It is hard to believe but sending two year olds to school, turning school into day care and decriminalising cannabis are all policies to find their way to the top of the political agenda. Two of our most senior politicians. Elizabeth Truss, the Parliamentary Under Secretary of State for Education and Childcare and Nick Clegg the Deputy Prime Minister are batting for them.

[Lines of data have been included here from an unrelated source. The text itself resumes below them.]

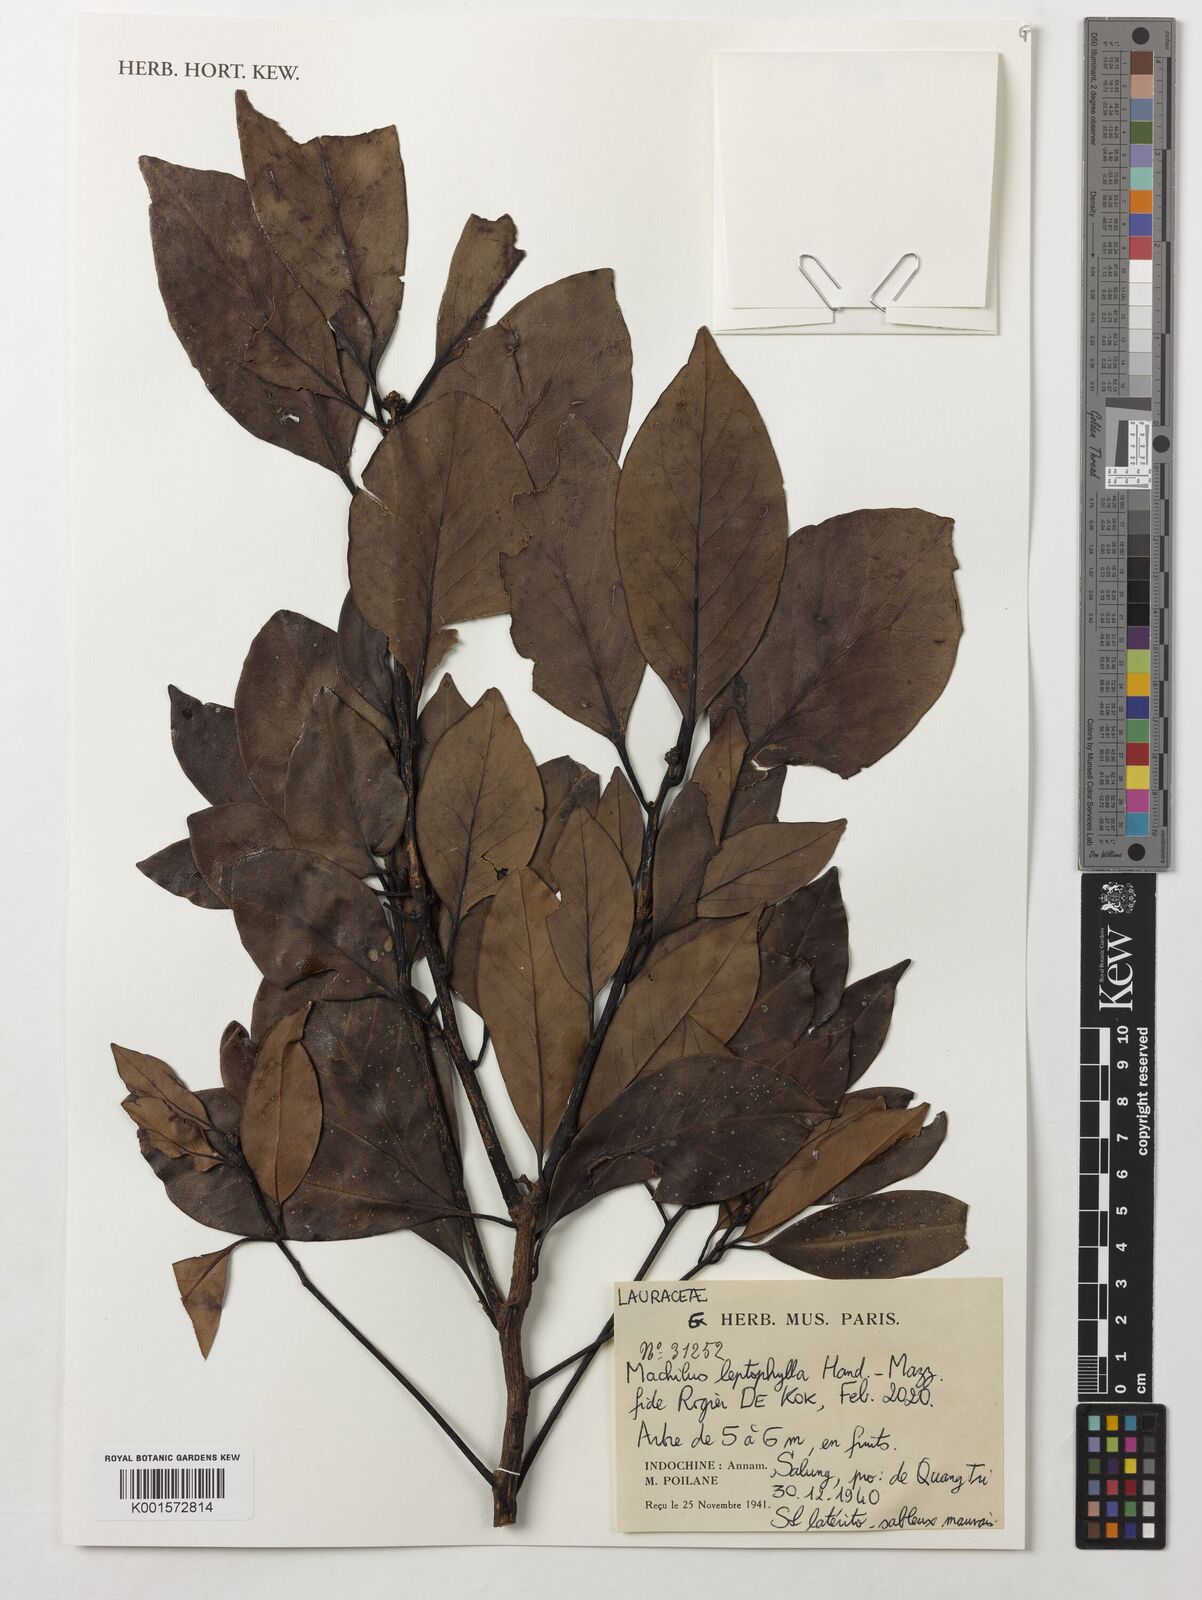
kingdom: Plantae
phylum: Tracheophyta
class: Magnoliopsida
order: Laurales
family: Lauraceae
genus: Machilus
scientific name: Machilus leptophylla
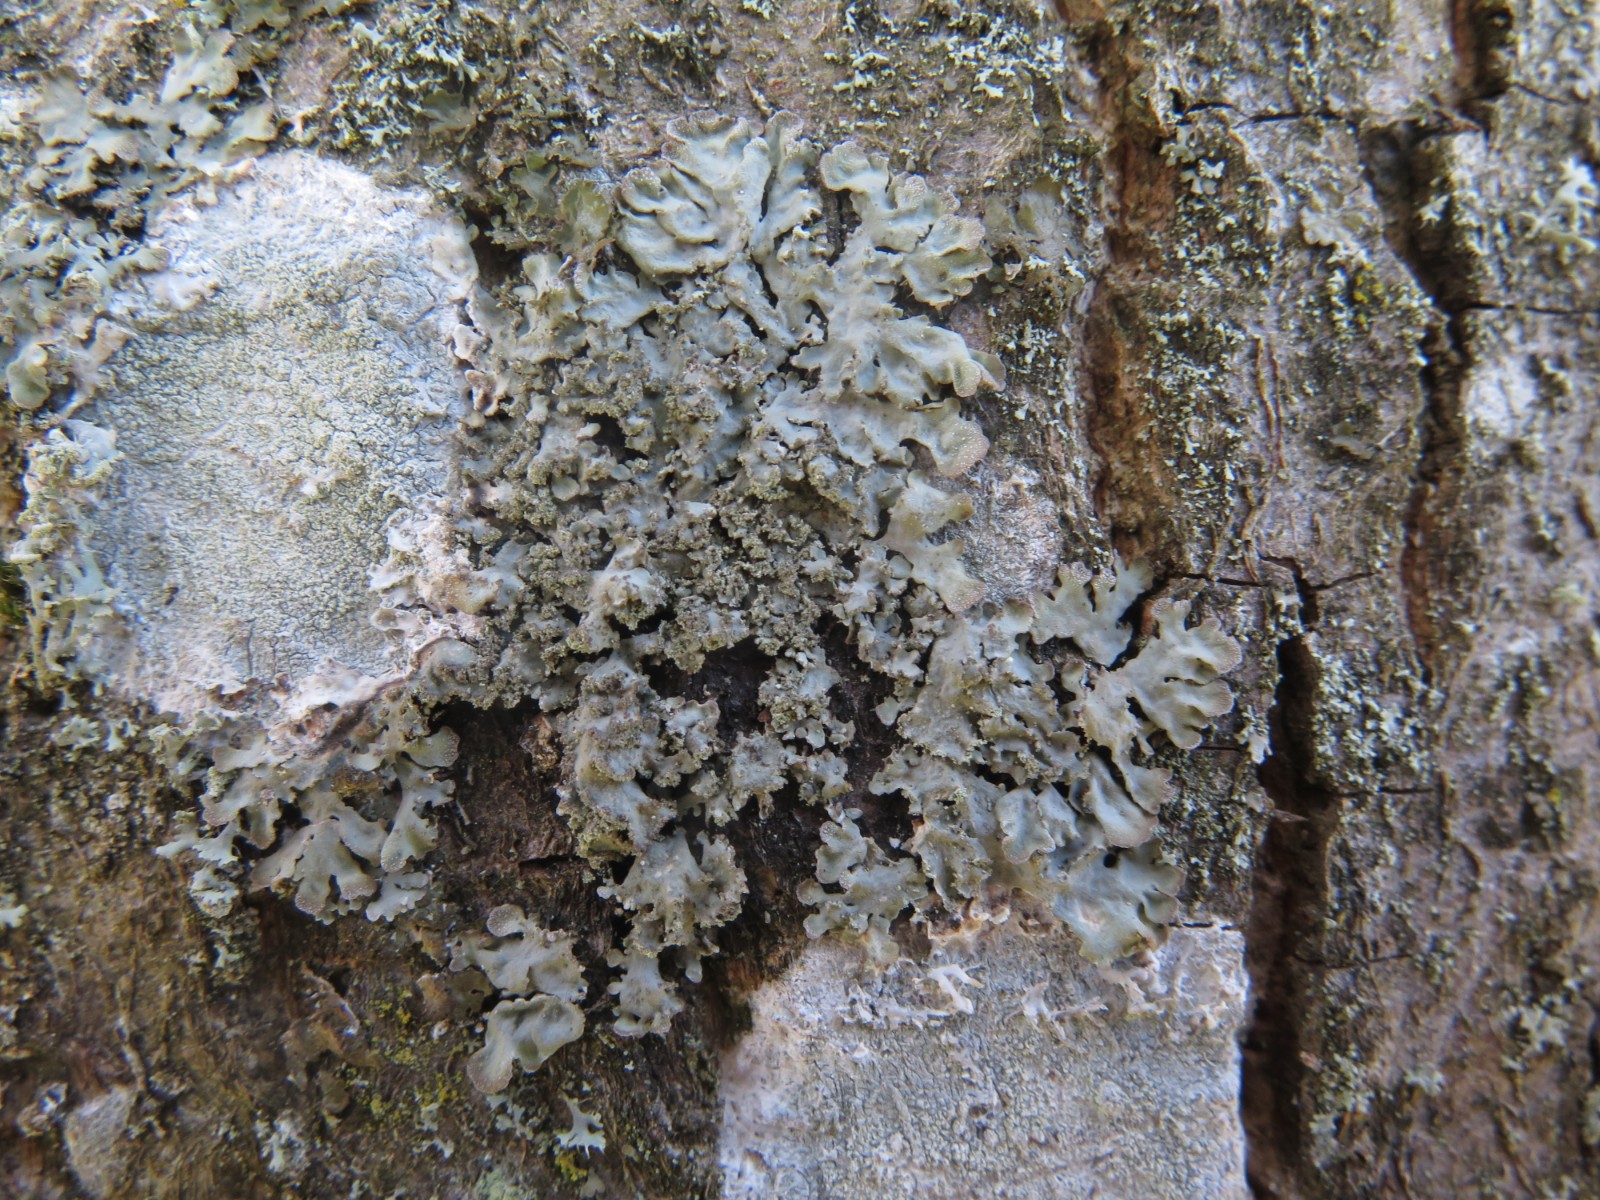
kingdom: Fungi
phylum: Ascomycota
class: Lecanoromycetes
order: Caliciales
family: Physciaceae
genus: Poeltonia
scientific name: Poeltonia grisea
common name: hvidgrå dugrosetlav
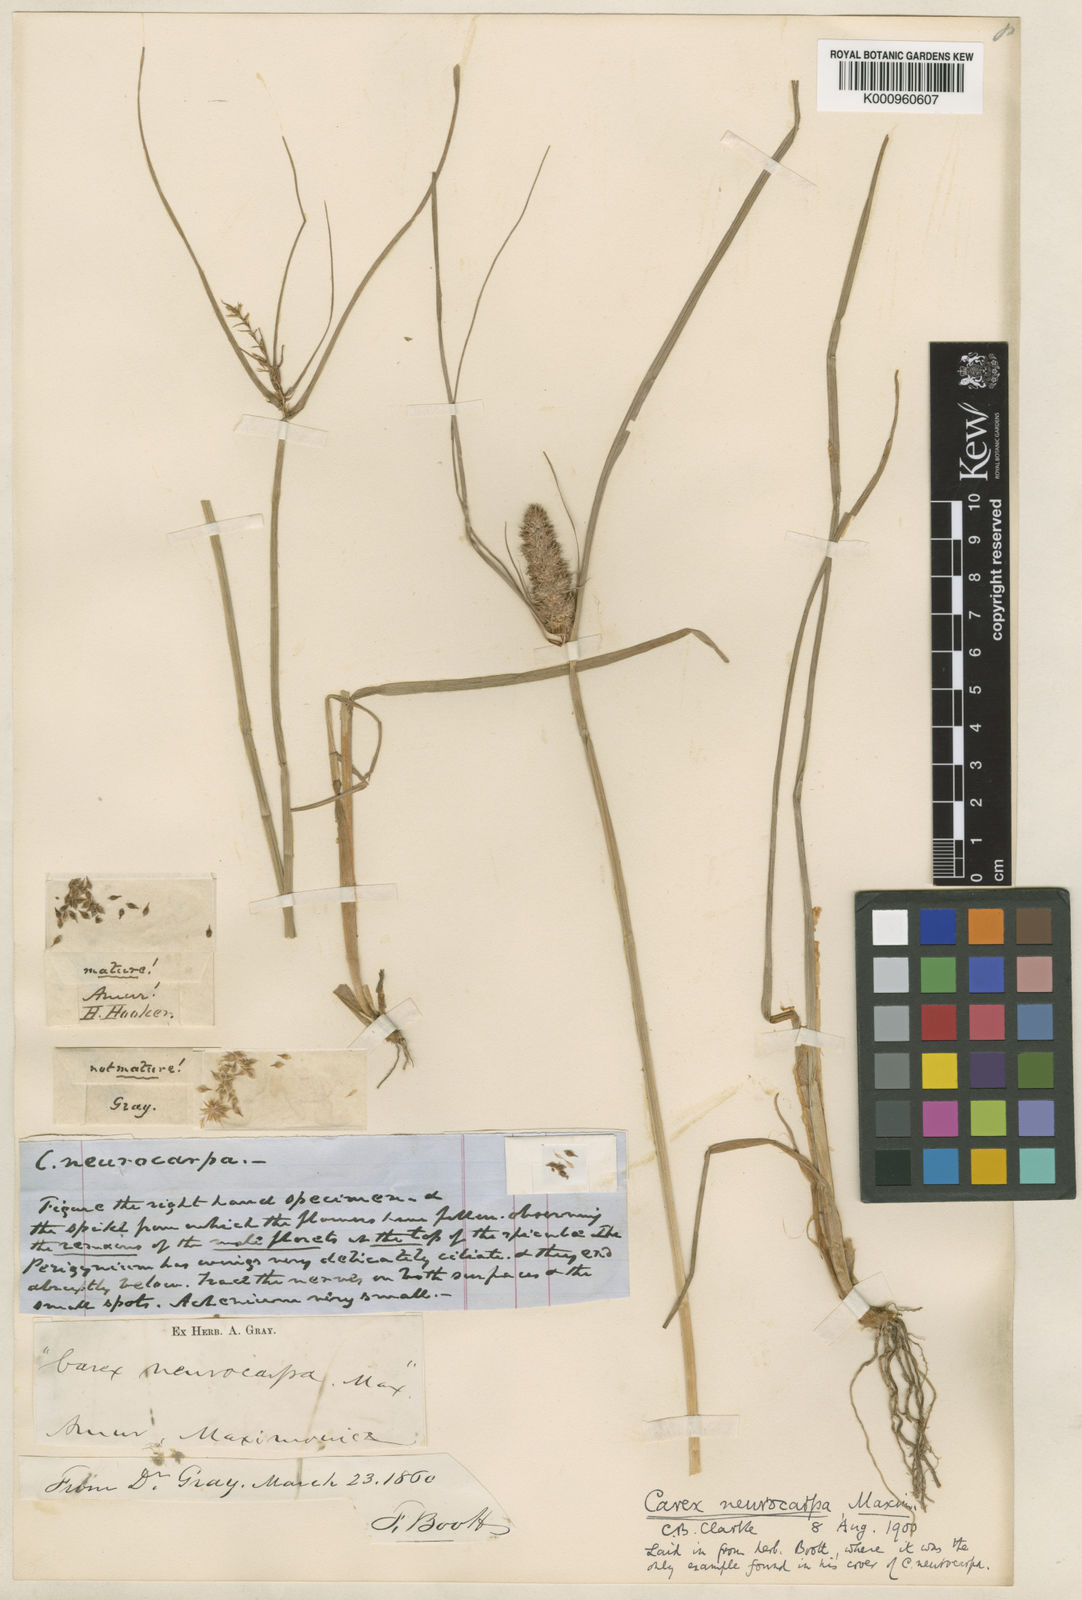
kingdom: Plantae
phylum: Tracheophyta
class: Liliopsida
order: Poales
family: Cyperaceae
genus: Carex
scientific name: Carex neurocarpa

Mr. Clegg has already played nanny to 92,000 two year old tots who thanks to his taxpayer funded £755,000,000 initiative are getting 15 hours free daycare (away from their mothers of course). Elizabeth Truss having offered over £750 million in child care tax breaks, having advocated a school start at 2, now wants schools turn into all day childcare centres – to free their mothers to work and to give opportunities to infants.
So she may kid herself.
Accomplished though these Ministers both may be, they have not thought through their revolutionary policies at all. No SWOT (Strengths/Weakness/Opportunity and Threats) analyses on separating infants from mothers, on conflating childcare with education or on normalising drug use are to be seen.
They need to be.
Common sense should tell any right minded responsible adult that it is hard enough for a four year old to sustain a full day in a school let alone a two year old who has neither the physical capacity or emotional development to cope. It should tell anyone that consigning children from 2 – 18 into the same ‘all through school’ education battery (yes combining nursery, primary and secondary is what is now being planned for academies – soon no doubt to start with daycare) will imprison not stimulate children.
Today’s politicians seem to see day care and early education as a one fix or cure all for social mobility, maternal employment, OECD education rankings, poverty and child neglect to boot. They are wrong. They neglect the necessity of good mothering. They disregard babies’ needs and wants. They fail to understand that too early separation distresses the infant and threatens his emotional wellbeing.
Children, already vulnerable to inescapable peer group pressure will have another hurdle to overcome. Mr Clegg is not just considering cannabis legalisation but the decriminalisation of all drugs. He seems to think we have to learn from Columbia’s war on drugs. Quite what was not clear. It is not a country that has much in common with Britain but never mind. He was there recently. During this visit he announced that the ‘war on drugs’ had failed and that for him, was sufficient unto the day.
Despite the success of Columbia’s economic policy – a GDP growth that has been one of of highest in Latin America in recent years, despite their security strategy that has turned the drug running Farc into a shadow of its former self, Mr Clegg insisted the war had been lost. So in UK he inferred from this we must review our drugs policy with a view to legalisation or decriminalisation.
Well, the only war I know of is the one the pro drugs lobbies are waging against our far from punitive drug laws. Now Mr Clegg appears to have joined forces with them. Why, since Britons’ drug use has dropped since the late 1990’s by 30% and since last year fewer than 7% of adults tried or took them, is anyone’s guess. For behind their war on drugs rhetoric and all the celebrity drug use and addiction to drugs reported in the media, most Brits don’t like or have the habit.
Unfortunately Mr Clegg curious approach to being ‘anti drugs’ risks changing this. It risks exposing already vulnerable children and teenagers – amongst whom there already is a mental health crisis – to a more sources of supply, legitimate and illegitimate and, not least, from their parents newly sanctioned stocks.
Never have politicians held more sway over the future of our children and never have they shown less foresight.